[Saved data entries]
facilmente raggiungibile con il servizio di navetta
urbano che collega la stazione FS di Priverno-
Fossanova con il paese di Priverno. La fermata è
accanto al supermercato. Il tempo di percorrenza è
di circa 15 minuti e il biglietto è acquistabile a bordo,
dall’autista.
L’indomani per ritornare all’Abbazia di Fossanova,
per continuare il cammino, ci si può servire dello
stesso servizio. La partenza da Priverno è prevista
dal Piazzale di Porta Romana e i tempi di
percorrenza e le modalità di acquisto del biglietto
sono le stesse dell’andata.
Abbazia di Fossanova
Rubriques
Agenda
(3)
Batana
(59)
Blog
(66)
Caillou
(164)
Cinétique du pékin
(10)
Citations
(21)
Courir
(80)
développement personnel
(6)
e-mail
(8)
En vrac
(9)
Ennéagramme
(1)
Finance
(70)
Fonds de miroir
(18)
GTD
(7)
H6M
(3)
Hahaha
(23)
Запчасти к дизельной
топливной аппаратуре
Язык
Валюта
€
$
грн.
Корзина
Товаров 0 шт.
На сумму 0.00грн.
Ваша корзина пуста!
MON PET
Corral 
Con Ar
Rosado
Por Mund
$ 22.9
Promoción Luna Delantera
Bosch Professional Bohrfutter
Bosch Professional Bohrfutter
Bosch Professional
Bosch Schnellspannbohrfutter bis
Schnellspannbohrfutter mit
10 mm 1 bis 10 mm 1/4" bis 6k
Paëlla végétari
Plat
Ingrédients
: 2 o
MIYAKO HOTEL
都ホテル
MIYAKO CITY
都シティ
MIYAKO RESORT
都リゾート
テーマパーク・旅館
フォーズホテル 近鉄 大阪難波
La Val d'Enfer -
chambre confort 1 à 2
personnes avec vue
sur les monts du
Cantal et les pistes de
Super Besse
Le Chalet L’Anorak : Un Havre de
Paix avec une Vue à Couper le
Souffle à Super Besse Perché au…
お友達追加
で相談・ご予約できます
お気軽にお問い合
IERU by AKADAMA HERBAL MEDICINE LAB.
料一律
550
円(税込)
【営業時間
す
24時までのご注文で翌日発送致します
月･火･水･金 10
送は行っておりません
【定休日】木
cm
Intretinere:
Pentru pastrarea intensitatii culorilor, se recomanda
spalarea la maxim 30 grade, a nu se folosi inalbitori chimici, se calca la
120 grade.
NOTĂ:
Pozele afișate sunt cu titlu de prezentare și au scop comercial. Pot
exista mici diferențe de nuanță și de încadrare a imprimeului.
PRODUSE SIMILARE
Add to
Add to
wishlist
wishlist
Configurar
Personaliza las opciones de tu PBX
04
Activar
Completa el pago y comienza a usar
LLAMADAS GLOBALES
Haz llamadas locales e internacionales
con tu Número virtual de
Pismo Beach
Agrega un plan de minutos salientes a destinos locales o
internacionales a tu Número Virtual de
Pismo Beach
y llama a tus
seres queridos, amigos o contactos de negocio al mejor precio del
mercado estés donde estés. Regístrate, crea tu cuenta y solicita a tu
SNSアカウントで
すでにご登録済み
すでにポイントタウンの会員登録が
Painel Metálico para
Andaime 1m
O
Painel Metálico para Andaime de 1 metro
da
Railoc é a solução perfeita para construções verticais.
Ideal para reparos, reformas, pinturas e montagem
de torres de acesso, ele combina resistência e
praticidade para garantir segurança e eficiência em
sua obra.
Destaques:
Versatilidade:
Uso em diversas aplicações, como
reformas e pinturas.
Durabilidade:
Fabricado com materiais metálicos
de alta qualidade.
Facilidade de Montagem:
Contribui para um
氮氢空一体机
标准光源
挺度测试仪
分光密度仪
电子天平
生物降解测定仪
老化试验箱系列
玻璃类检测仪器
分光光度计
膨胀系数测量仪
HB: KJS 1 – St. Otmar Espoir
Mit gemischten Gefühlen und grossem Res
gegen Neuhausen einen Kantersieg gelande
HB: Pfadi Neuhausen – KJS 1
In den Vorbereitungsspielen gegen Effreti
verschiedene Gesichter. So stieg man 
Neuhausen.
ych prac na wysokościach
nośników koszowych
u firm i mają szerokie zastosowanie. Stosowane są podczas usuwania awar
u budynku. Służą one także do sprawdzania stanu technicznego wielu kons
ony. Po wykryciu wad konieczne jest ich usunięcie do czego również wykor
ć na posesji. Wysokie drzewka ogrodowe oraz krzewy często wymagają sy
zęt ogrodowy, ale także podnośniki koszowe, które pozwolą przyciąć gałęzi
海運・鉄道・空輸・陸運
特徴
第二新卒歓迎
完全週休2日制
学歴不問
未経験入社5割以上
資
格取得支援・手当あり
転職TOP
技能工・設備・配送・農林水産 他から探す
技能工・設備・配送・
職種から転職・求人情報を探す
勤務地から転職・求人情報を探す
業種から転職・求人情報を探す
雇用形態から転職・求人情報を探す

▶ WHAT TO WORK ON
Return, line for line and unchanged, the data from its first line through the line containing "dall’autista.".

▶ OUTPUT OF THE TASK
facilmente raggiungibile con il servizio di navetta
urbano che collega la stazione FS di Priverno-
Fossanova con il paese di Priverno. La fermata è
accanto al supermercato. Il tempo di percorrenza è
di circa 15 minuti e il biglietto è acquistabile a bordo,
dall’autista.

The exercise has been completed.